Unlimited OCR by Baidu: One-Shot Long-Document OCR
There are plenty of OCR tools out there, but when you throw a 50-page scanned contract at most of them, they either choke or require you to split the document into individual pages first. Baidu's newly open-sourced Unlimited OCR takes a different approach: one-shot long-horizon parsing that processes entire long documents in a single pass.
The project picked up over 440 points on Hacker News. In the comments, someone explained that the research team found an architectural trick to prevent AI models from gobbling up memory when reading long documents. Model weights are available on Hugging Face, with inference support for both Transformers and PaddlePaddle.
Baidu's README explicitly credits DeepSeek-OCR and PaddleOCR for their foundational work. Looking at the code, it builds on DeepSeek-OCR's architecture with the goal of pushing long-document OCR a step further.
If you regularly work with multi-page documents like contracts, reports, or research papers, this tool is worth a try. The project is on GitHub, and you can run it directly with the model weights from Hugging Face.
TikZ Editor: No More Guessing Coordinates for LaTeX Figures
Anyone who has written academic papers knows this pain: drawing figures with TikZ means endlessly tweaking coordinates, recompiling, checking the output, and tweaking again. A simple flow chart might take ten compilation cycles to get right.
TikZ Editor turns this into a WYSIWYG experience. Write TikZ code on the left, see a live preview on the right. No more imagining where a line from (0,0) to (1,2) actually ends up.
The tool gathered 330+ points on HN, and the comments were overwhelmingly positive. One person wrote that every STEM student and researcher would be grateful. Another said they had been wanting something like this for years. These reactions are genuine because the TikZ drawing pain has been around for a long time.
The tikz.dev site also hosts comprehensive TikZ documentation and tutorials, with the Editor being a new addition. If you use LaTeX or are writing a paper that needs figures, give it a try.
FUTO Swipe: Open-Source Swipe Typing
Swipe typing on phones has been essentially monopolized by Gboard and SwiftKey. The FUTO organization built an open-source alternative: FUTO Swipe.

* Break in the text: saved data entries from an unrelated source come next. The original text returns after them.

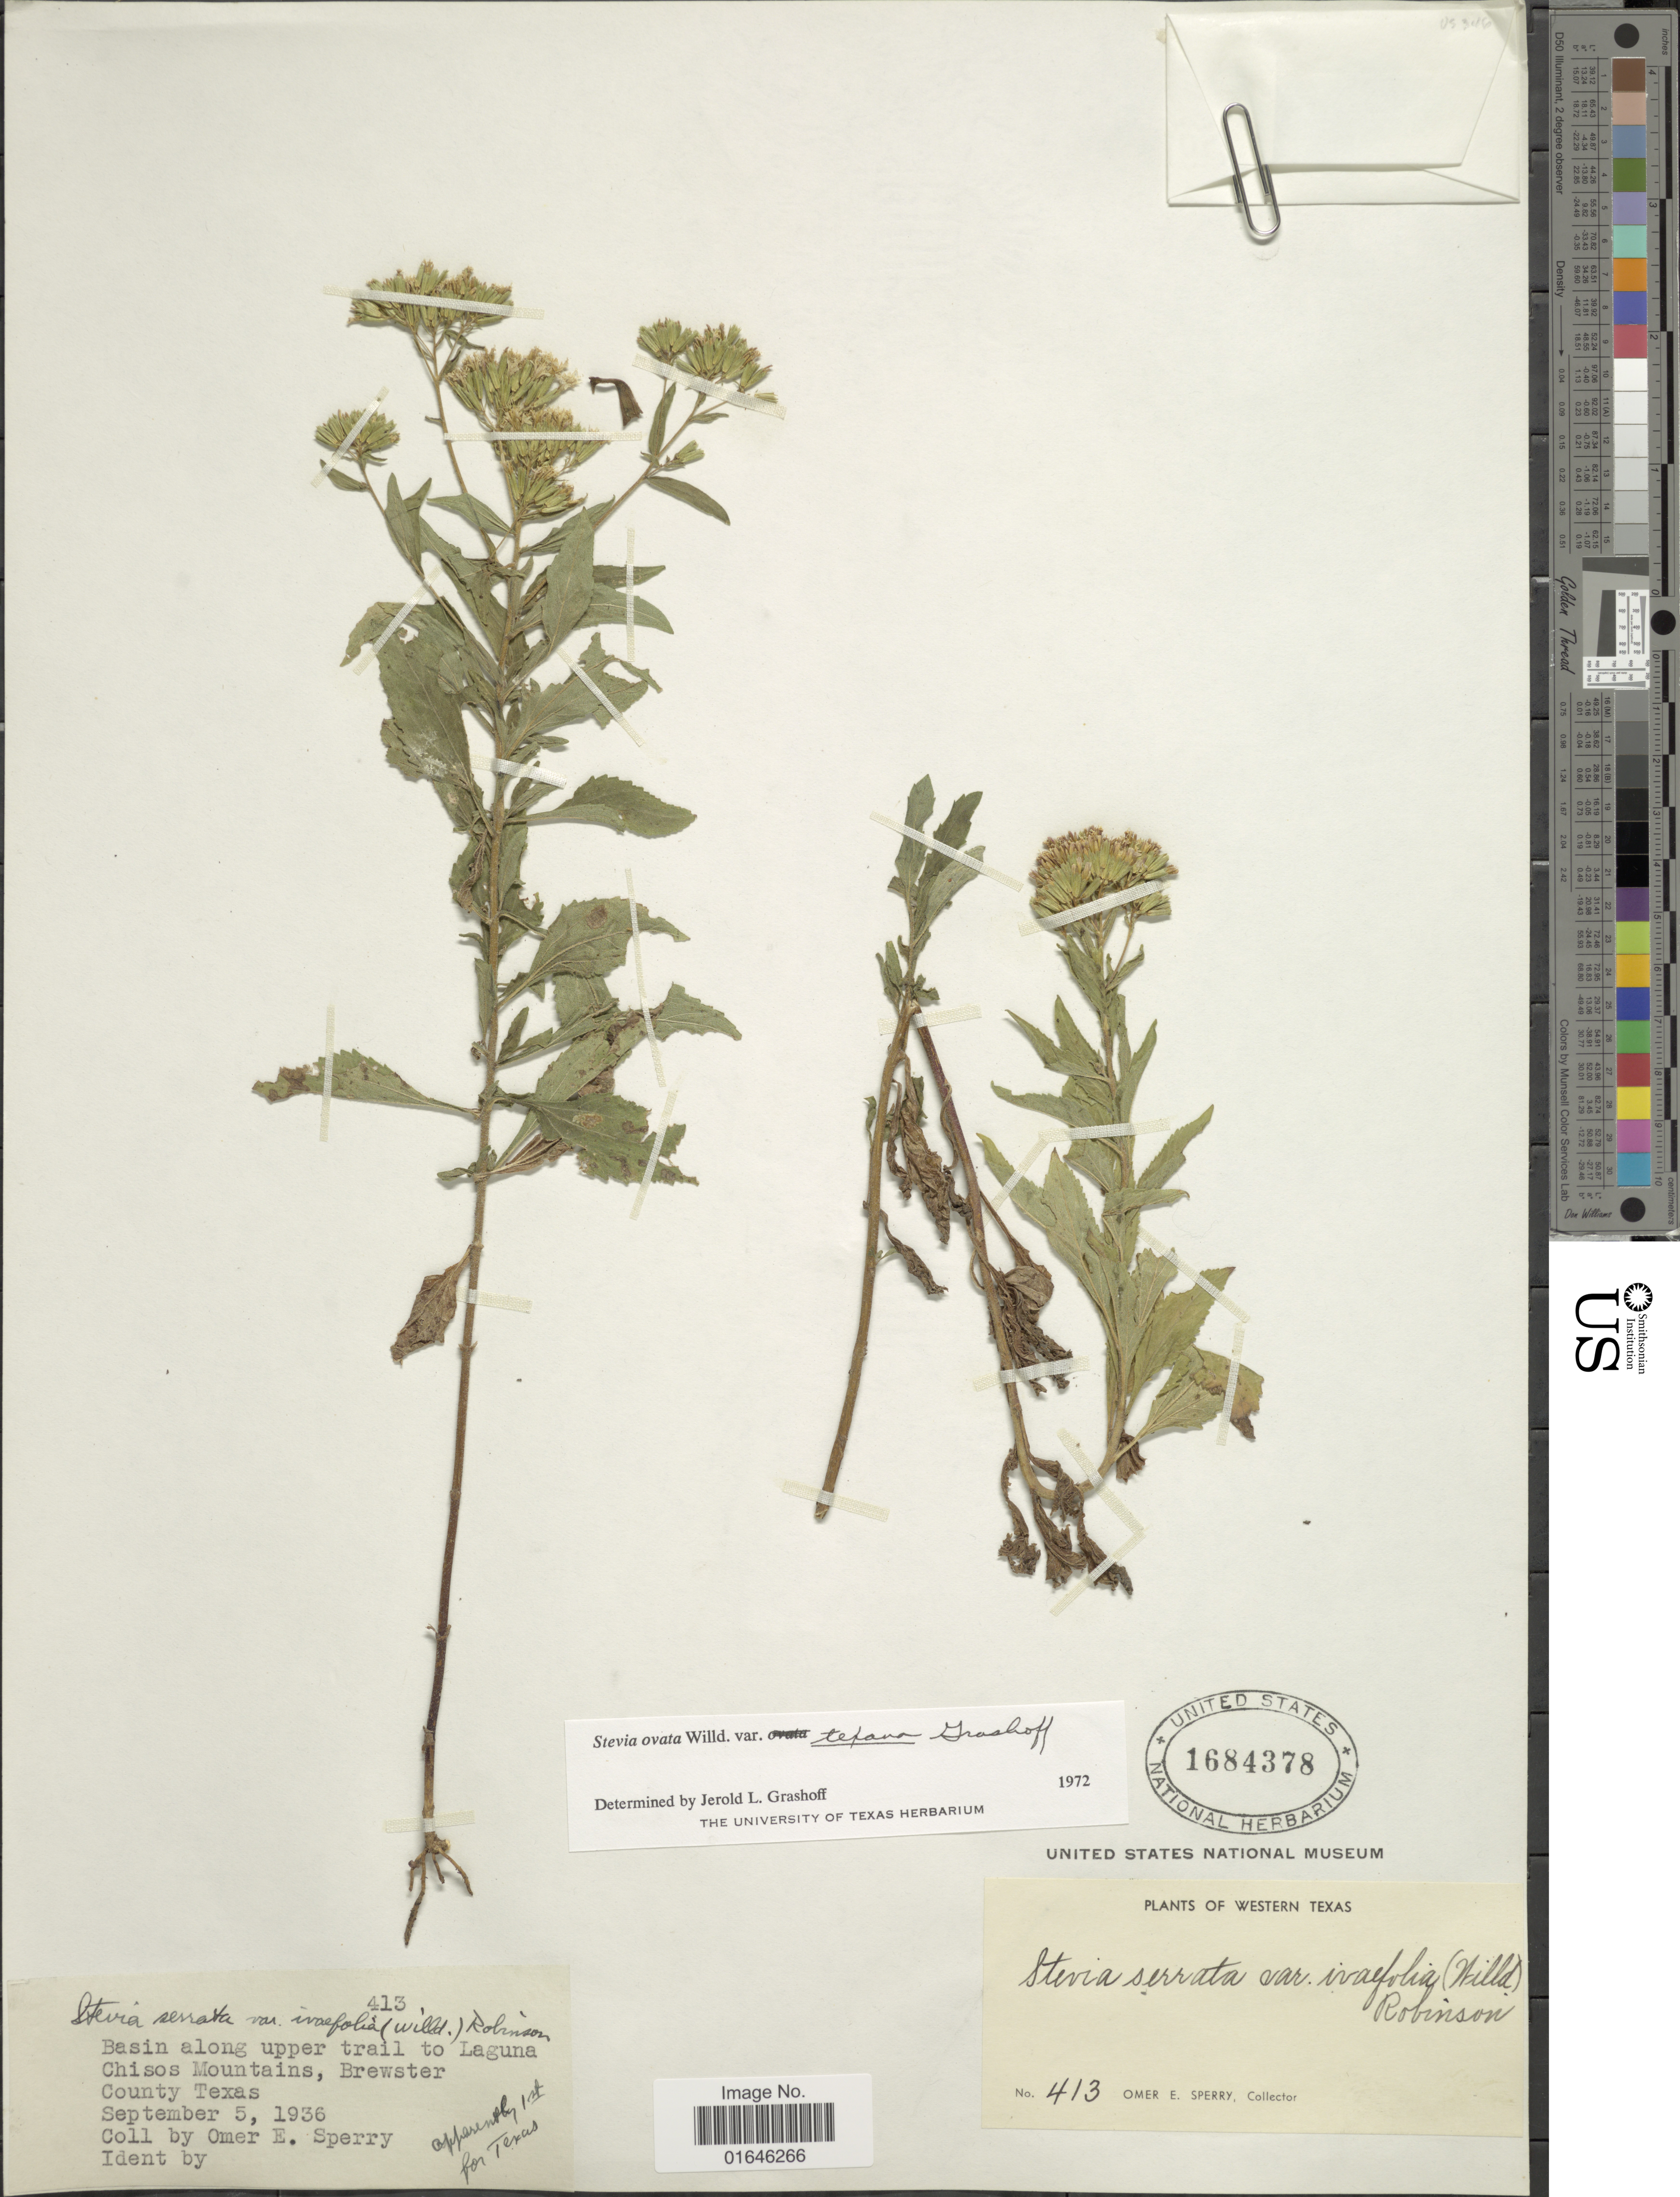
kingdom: Plantae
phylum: Tracheophyta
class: Magnoliopsida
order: Asterales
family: Asteraceae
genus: Stevia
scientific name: Stevia ovata var. texana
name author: Grashoff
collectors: O. E. Sperry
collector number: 413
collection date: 1936-09-05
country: United States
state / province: Texas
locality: Basin along upper trail to Laguna, Chisos Mountains, Brewster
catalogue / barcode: US 1684378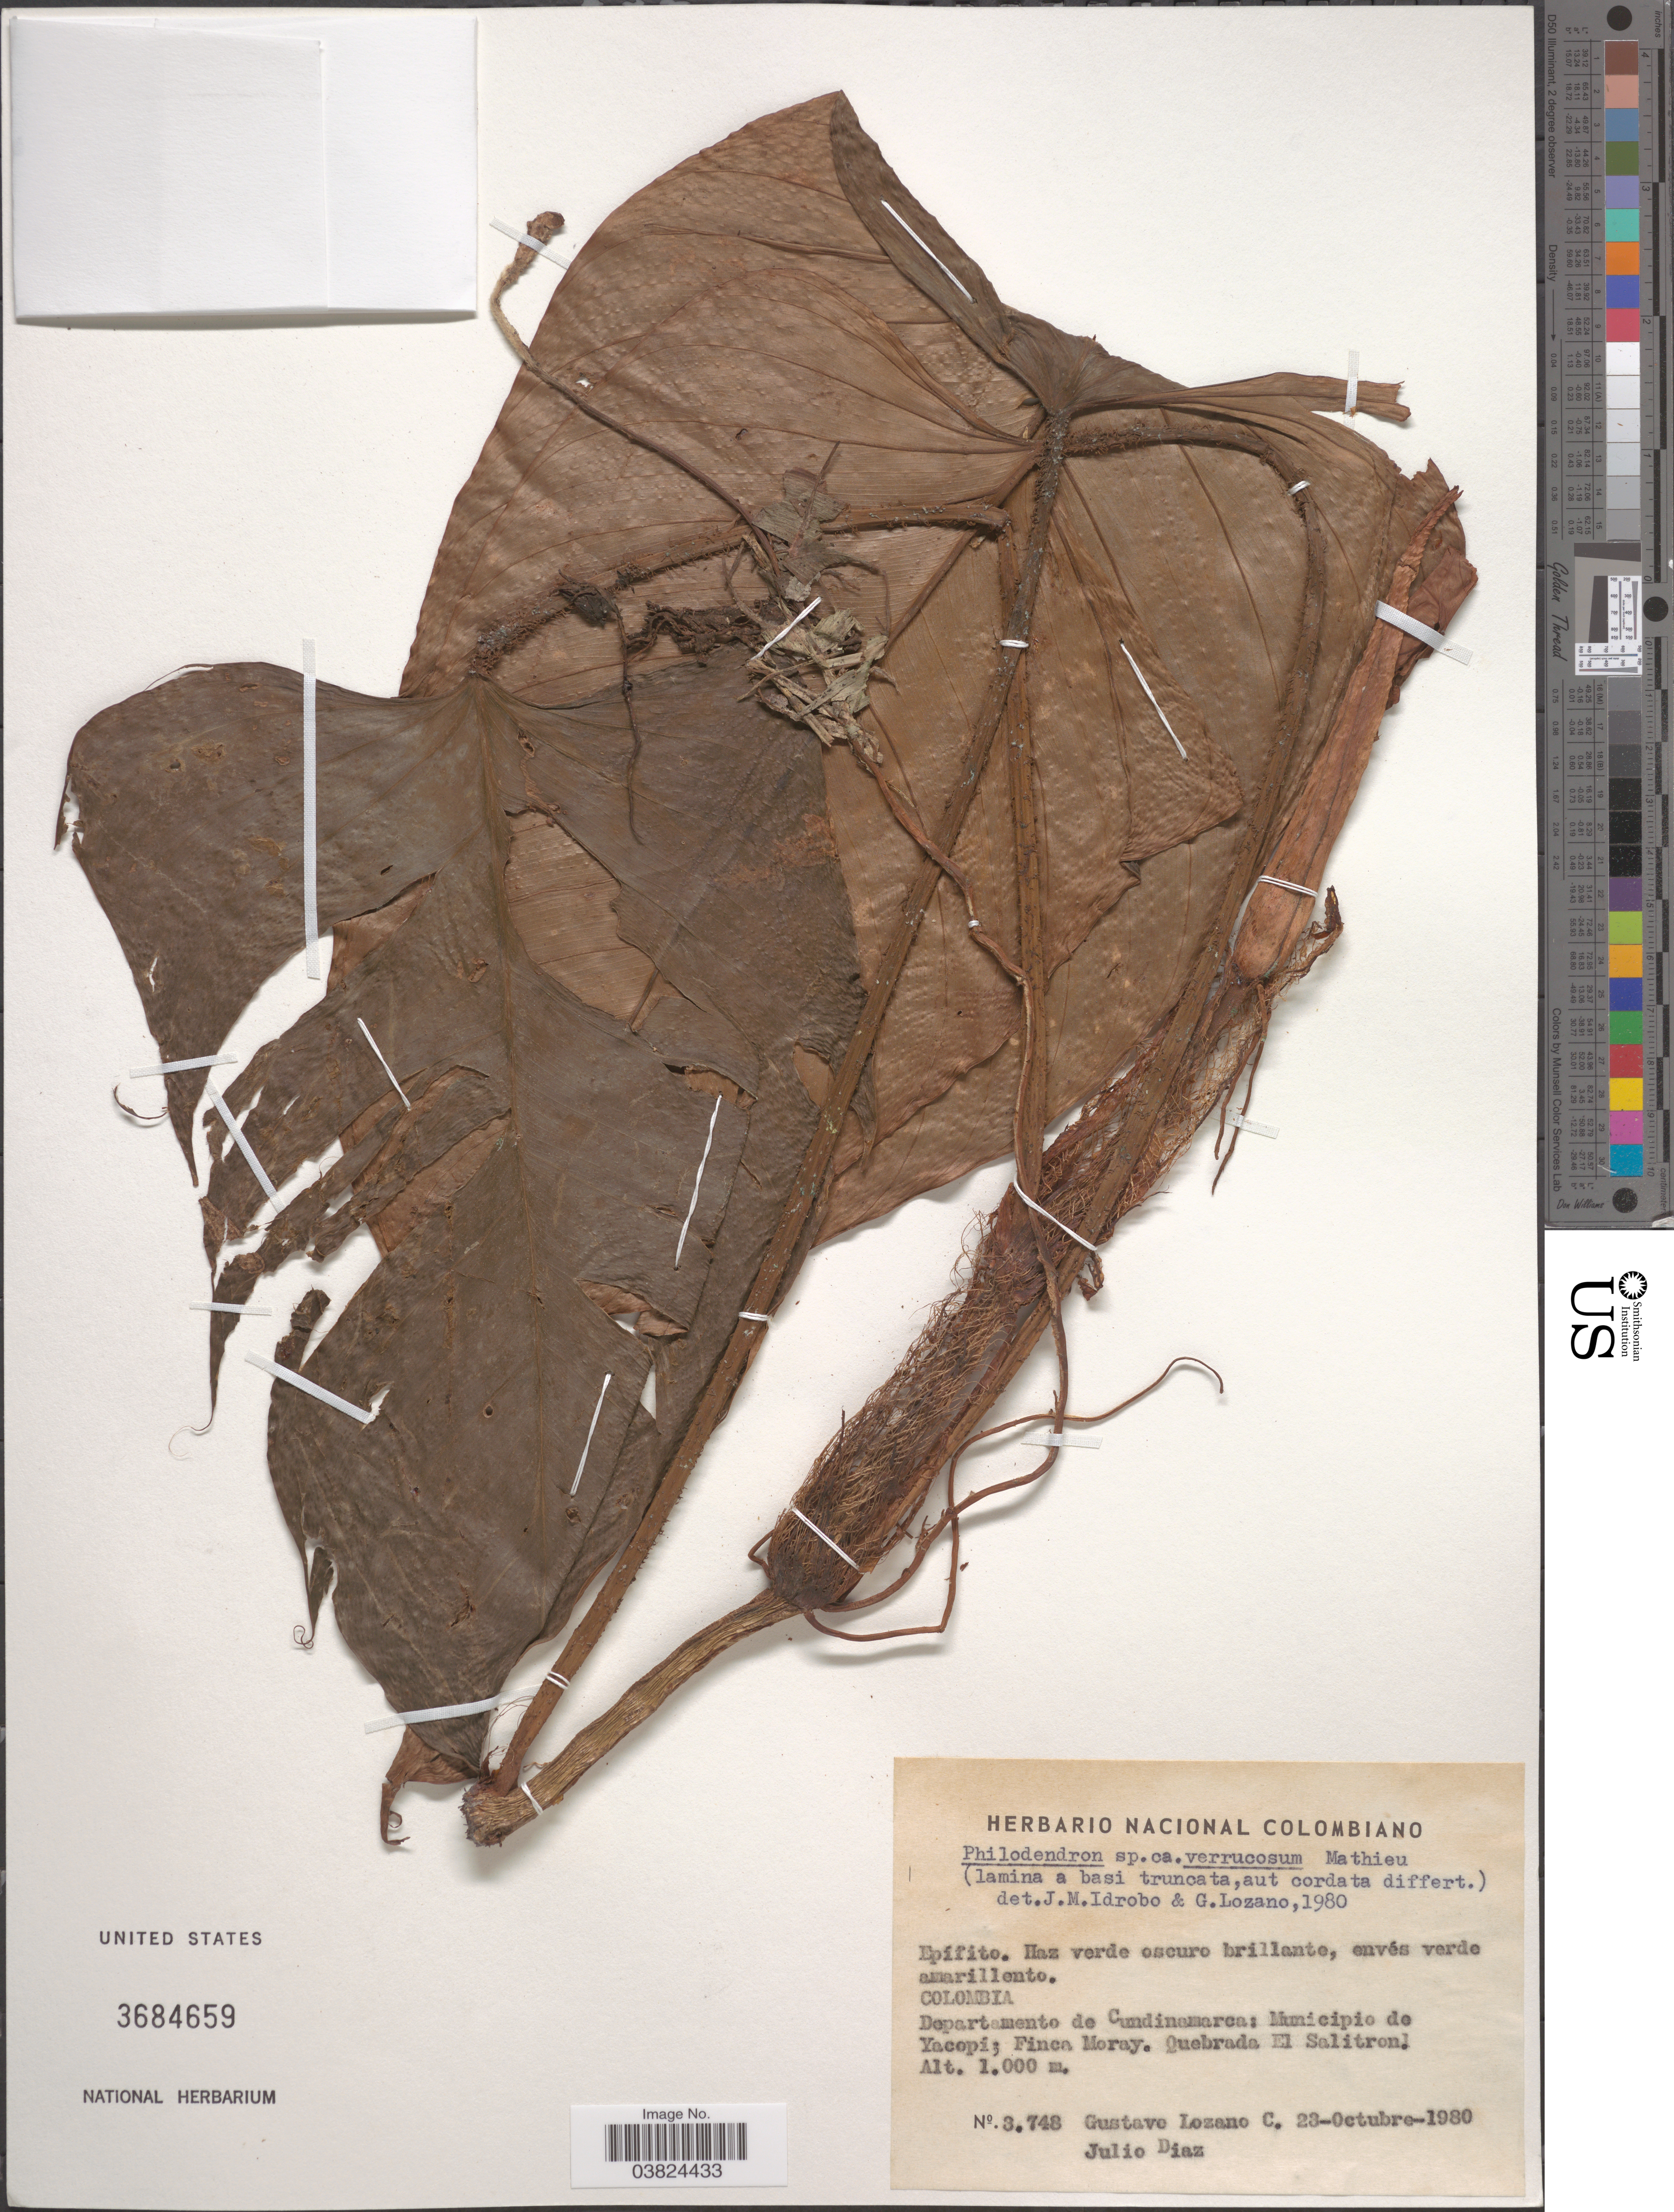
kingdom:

At its core is an open-source swipe typing model that processes everything locally, never sending your input data to the cloud. For privacy-conscious users, this is a real advantage.
On Hacker News, someone tried the web demo with a mouse and said the experience was surprisingly smooth. Others noted it still lacks custom word memory, but as a newly released open-source project, that should come with future iterations.
FUTO is an organization focused on privacy and technology freedom. They previously built the FUTO Keyboard (improved from AOSP keyboard). Swipe is their new direction, targeting the specific niche of swipe typing. If you are tired of big tech keyboards collecting your data, this project is worth watching.